Ok finally! I got a small reproducible example that gets this ridiculously low test error:

github.com

brando90/my_cifar10_pytorch/blob/master/my_cifar10.py

import torch
from torch.autograd import Variable
import torch.optim as optim

import torchvision
import torchvision.transforms as transforms

from math import inf

from pdb import set_trace as st

def error_criterion(outputs,labels):
    max_vals, max_indices = torch.max(outputs,1)
    train_error = (max_indices != labels).sum().data[0]/max_indices.size()[0]
    return train_error

def evalaute_mdl_data_set(loss,error,net,dataloader,enable_cuda,iterations=inf):
    '''
    Evaluate the error of the model under some loss and error with a specific data set.
    '''

This file has been truncated. show original

the errors are as follows:

$ python my_cifar10.py
running main
[-1, -1], (train_loss: 2.3172860145568848, train error: 0.0054) , (test loss: 2.317185878753662, test error: 0.0038)
about to start training
[0, 5], (train_loss: 2.22599835395813, train error: 0.015160000000000002) , (test loss: 2.0623881816864014, test error: 0.0066)
[1, 5], (train_loss: 2.014406657218933, train error: 0.00896) , (test loss: 1.9619578123092651, test error: 0.0195)
[2, 5], (train_loss: 1.9428715705871582, train error: 0.01402) , (test loss: 1.918603539466858, test error: 0.0047)
[3, 5], (train_loss: 1.9434458494186402, train error: 0.01192) , (test loss: 1.9194672107696533, test error: 0.0125)
[4, 5], (train_loss: 1.8804980754852294, train error: 0.00794) , (test loss: 1.8549214601516724, test error: 0.004)
[5, 5], (train_loss: 1.8573726177215577, train error: 0.010159999999999999) , (test loss: 1.8625996112823486, test error: 0.0158)
[6, 5], (train_loss: 1.8454653739929199, train error: 0.01524) , (test loss: 1.8155865669250488, test error: 0.0122)
[7, 5], (train_loss: 1.8140610456466675, train error: 0.01066) , (test loss: 1.808283805847168, test error: 0.0101)
[8, 5], (train_loss: 1.8036894083023072, train error: 0.00832) , (test loss: 1.799634575843811, test error: 0.007)
[9, 5], (train_loss: 1.8023016452789307, train error: 0.0077399999999999995) , (test loss: 1.8030155897140503, test error: 0.0114)
Done

this is my terrific breakthrough model @ptrblck. The amazing magnificent 1 conv 2 FCs NN. AlexNet^2. X’’'D

ptrblck · April 13, 2018, 5:50am

So this is the MirandaNet
I’ll try it on my machine later and have a look at the code.

ptrblck · April 13, 2018, 9:08am

I had a look at your code and it seems your error calculation does overflow.

In this method you are calculating the error:

def error_criterion(outputs,labels):
    max_vals, max_indices = torch.max(outputs,1)
    train_error = (max_indices != labels).sum().data[0]/max_indices.size()[0]
    return train_error

The comparision (max_indices != labels) returns a torch.ByteTensor, which can overflow using your batch size of 10000.
Adding a .float to this line (max_indices != labels).float().sum()... will give a train error of ~0.622 and a test error of ~0.640.
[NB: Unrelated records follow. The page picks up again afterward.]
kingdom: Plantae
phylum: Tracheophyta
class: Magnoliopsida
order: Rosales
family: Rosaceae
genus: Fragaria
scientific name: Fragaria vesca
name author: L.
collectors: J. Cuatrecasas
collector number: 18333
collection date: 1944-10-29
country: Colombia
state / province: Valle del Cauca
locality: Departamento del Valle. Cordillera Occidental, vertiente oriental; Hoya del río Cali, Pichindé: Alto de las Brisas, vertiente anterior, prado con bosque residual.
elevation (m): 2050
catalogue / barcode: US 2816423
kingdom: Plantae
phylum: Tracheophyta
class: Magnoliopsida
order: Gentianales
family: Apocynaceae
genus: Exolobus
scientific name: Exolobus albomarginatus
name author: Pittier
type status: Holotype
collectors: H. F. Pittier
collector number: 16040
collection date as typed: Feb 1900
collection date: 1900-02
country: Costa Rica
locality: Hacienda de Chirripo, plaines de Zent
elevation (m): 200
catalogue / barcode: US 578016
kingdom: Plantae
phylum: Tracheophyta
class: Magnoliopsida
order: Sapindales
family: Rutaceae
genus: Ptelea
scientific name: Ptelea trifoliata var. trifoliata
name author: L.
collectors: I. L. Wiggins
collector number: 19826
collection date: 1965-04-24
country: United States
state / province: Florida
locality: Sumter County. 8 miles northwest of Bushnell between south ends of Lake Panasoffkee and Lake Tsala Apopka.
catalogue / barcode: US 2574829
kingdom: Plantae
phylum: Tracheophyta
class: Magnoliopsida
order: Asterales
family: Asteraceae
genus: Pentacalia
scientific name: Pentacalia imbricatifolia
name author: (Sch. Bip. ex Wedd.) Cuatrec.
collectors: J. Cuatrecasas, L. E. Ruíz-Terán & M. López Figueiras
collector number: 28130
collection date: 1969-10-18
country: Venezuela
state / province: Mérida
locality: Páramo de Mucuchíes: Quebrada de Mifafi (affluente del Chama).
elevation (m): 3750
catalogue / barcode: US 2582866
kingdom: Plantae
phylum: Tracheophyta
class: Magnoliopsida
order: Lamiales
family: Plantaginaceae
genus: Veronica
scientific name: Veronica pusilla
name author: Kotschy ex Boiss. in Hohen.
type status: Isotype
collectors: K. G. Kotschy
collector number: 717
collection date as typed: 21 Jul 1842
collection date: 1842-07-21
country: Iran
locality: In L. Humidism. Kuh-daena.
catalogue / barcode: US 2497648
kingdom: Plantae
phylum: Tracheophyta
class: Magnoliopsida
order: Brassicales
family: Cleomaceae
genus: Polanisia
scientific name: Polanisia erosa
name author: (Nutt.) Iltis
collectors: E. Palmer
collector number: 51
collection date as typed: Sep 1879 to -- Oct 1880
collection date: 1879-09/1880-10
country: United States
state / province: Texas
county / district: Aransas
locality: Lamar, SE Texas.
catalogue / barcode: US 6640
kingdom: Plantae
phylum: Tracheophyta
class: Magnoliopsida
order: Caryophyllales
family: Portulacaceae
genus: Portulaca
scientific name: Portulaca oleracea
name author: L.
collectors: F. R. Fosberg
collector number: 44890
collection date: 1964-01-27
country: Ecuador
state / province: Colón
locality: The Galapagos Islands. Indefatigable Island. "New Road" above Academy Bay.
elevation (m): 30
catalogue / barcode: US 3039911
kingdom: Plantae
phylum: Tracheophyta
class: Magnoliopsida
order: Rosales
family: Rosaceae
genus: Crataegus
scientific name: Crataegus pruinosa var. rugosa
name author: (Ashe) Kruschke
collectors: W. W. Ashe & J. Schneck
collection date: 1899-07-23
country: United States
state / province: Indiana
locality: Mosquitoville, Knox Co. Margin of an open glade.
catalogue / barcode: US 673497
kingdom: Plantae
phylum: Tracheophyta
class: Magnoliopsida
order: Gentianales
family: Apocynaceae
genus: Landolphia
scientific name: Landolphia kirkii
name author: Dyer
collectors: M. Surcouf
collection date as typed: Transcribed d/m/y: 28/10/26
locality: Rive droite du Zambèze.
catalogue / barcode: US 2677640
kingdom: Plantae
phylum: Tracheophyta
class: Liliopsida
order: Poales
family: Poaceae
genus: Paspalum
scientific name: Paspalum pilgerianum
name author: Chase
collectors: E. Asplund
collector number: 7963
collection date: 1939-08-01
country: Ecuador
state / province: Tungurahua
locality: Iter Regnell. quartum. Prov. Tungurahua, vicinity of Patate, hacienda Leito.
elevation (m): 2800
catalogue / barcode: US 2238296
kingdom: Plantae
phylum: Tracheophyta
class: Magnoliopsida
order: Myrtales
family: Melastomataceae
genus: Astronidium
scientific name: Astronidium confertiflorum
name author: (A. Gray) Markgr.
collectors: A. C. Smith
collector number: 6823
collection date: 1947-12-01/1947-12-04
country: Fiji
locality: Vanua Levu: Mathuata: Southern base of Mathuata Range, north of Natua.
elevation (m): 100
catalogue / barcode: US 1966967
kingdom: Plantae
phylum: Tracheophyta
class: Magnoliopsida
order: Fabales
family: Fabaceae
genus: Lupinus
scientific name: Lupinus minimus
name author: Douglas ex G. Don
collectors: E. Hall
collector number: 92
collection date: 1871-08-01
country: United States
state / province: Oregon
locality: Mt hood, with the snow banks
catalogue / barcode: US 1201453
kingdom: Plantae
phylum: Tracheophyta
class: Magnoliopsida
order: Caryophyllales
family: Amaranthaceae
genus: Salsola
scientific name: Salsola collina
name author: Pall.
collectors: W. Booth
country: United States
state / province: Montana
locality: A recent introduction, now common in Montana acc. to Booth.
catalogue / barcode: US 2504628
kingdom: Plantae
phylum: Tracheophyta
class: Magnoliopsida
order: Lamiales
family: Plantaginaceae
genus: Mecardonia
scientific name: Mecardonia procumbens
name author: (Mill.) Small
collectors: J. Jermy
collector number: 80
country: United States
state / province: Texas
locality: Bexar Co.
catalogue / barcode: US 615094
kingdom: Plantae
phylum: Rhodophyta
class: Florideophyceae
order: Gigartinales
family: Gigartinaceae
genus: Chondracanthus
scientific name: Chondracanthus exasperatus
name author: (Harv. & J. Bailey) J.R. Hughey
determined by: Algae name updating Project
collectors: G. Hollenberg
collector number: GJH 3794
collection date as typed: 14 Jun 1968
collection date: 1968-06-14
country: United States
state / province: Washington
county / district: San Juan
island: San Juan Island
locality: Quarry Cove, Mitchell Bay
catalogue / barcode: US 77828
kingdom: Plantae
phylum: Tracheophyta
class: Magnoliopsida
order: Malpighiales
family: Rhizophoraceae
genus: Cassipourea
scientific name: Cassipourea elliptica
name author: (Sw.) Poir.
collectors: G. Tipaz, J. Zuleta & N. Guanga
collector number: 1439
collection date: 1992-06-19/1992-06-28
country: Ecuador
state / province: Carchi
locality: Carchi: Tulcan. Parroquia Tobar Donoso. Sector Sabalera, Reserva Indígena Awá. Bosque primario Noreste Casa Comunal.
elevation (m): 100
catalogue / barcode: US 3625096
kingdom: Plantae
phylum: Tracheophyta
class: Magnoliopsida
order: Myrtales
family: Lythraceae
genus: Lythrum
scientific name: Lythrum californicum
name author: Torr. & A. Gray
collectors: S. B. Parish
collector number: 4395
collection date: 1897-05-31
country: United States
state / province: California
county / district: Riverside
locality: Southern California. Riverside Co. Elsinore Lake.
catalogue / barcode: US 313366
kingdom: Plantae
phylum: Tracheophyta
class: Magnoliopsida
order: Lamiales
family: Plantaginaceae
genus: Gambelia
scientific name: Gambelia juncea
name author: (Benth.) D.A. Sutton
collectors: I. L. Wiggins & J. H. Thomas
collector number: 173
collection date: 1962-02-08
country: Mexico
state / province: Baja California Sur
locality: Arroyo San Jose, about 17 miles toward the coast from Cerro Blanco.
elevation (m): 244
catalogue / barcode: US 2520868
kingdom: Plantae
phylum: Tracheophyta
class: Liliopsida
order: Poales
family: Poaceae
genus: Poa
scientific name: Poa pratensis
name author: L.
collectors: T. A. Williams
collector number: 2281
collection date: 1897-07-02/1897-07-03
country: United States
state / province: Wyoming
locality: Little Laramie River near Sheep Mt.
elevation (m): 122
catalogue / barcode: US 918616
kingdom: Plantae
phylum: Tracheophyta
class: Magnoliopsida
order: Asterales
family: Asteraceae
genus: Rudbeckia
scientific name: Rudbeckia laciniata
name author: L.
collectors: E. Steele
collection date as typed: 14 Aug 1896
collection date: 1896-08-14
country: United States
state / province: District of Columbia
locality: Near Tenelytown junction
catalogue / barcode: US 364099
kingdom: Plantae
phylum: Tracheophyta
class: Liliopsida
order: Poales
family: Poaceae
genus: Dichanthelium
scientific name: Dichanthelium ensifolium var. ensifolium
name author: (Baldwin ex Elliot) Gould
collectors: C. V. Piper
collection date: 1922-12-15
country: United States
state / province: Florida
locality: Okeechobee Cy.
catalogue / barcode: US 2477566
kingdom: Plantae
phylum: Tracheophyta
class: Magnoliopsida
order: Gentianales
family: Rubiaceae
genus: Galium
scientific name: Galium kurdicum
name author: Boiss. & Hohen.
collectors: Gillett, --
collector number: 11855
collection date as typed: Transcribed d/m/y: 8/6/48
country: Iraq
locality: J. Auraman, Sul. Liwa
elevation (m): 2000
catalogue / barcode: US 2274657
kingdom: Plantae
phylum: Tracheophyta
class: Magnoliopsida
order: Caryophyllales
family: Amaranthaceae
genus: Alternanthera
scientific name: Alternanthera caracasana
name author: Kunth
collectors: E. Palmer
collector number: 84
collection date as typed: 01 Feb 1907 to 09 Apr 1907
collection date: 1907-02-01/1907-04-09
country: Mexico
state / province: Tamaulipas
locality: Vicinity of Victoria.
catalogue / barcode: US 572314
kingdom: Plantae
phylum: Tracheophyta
Did you not get an error, since I got a RuntimeError when trying to run your code:

RuntimeError: value cannot be converted to type uint8_t without overflow: 8821

Brando_Miranda · April 13, 2018, 1:14pm

no, I never got a run time error weird. The printed errors is what my code and GPU produced. My version of pytorch are:

torch (0.3.1.post2)
torchvision (0.2.0)

Is the way Im tracking the errors wrong (or perhaps slow). Is this what I’m suppose to be doing or how is it suppose to be done? (which pytorch just had its own built in class for this [thnx so much for the help and your humor! ] )

Brando_Miranda · April 13, 2018, 5:43pm

Simon so the error is the way I compute the error. Do you have any advice on it? What is the standard thing to do in pytorch? I am sure there is something right? Im not the first one tracking the error. Is there no error class or module pytorch provides that is error free?

Brando_Miranda · April 13, 2018, 7:48pm

Whats the difference with doing (max_indices != labels).int().sum() vs (max_indices != labels).sum().float()?

Brando_Miranda · April 13, 2018, 8:02pm

cross posted:

SimonW · April 13, 2018, 8:27pm

(a != b).sum() will be automatically returning a long tensor in the next release. So you don’t need to change much.

It overflows at .sum so cast before it is better.